The Pound Sterling (GBP) started as the worst performing G10 currency but ended third worst, affected by initial declines in Gilt yields which later recovered modestly. This movement followed Chancellor Reeves’s speech, implying potential tax increases contrary to election promises, which contributed to a 5bps drop in the 2-year Gilt yield. Reeves’s comments suggested a focus on creating budget headroom to withstand global turbulence, potentially doubling the GBP 10bn headroom from the previous year.
Market Reactions And Fiscal Implications
The markets interpreted this as increasing the likelihood of significant tax hikes, focusing on reducing inflation and easing costs for UK households. However, there may be a strategic element to the speech, setting low expectations to surpass them on budget day. The Resolution Foundation’s pre-budget analysis suggests the fiscal hole may be smaller than assumed, estimated at GBP 14bn rather than GBP 25-40bn.
If the fiscal hole is indeed smaller, the budget might raise enough revenue to increase fiscal headroom without breaching manifesto promises. This could mean the negative market reactions may be exaggerated. Nevertheless, the pound is expected to continue underperforming due to harsh budget expectations, with a 30% chance of a rate cut priced by the market for tomorrow.
Based on yesterday’s speech from Chancellor Reeves, the pound is facing headwinds. The market is interpreting the talk of “tough action” and building “resilient public finances” as a strong signal for upcoming tax hikes. This expectation of fiscal tightening has put immediate downward pressure on GBP.
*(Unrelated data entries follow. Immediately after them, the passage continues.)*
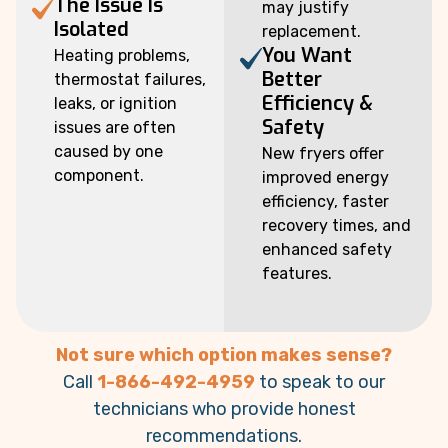
The Issue Is
may justify
Isolated
replacement.
You Want
Heating problems,
Better
thermostat failures,
Efficiency &
leaks, or ignition
Safety
issues are often
caused by one
New fryers offer
component.
improved energy
efficiency, faster
recovery times, and
enhanced safety
features.
Not sure which option makes sense?
Call
1-866-492-4959
to speak to our
technicians who provide honest
recommendations.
This cautious government stance comes as we see inflation remaining stubborn, with the latest figures for October showing the headline rate at 2.8%, still above the Bank’s target. Coupled with recent data showing the economy grew by a marginal 0.1% in the third quarter, any aggressive fiscal tightening could risk tipping the economy into recession. This difficult backdrop reinforces the market’s bearish sentiment on the pound for now.
Trading Strategies Amid Sterling Weakness
In the weeks leading up to the budget, derivative traders should consider strategies that benefit from further sterling weakness. We could look at buying put options on GBP/USD or selling futures contracts to capitalise on the expected underperformance. The current market pricing for a Bank of England rate cut tomorrow is only 30%, suggesting monetary policy won’t provide support for the currency this week.
We see this focus on fiscal credibility as a direct response to the Gilt market crisis that occurred back in the autumn of 2022. The Chancellor is clearly aiming to avoid a repeat of that instability by preparing the market for austerity. This makes a Bank of England rate cut this week highly unlikely as they await clarity from the budget.
However, there is a distinct possibility that the government is managing expectations downward to deliver a less severe budget than currently feared. The Resolution Foundation’s analysis suggesting a much smaller £14 billion fiscal hole supports this view. This sets up a potential relief rally, suggesting traders could consider buying call options with expiry dates set after the budget announcement to position for a positive surprise.
Given the high level of uncertainty, implied volatility on the pound is likely to increase as we approach budget day. This presents an opportunity to trade the magnitude of the price move, not just the direction. We could use straddle or strangle option strategies, which would profit from a significant move in the pound whether it rallies or falls sharply on the day of the announcement.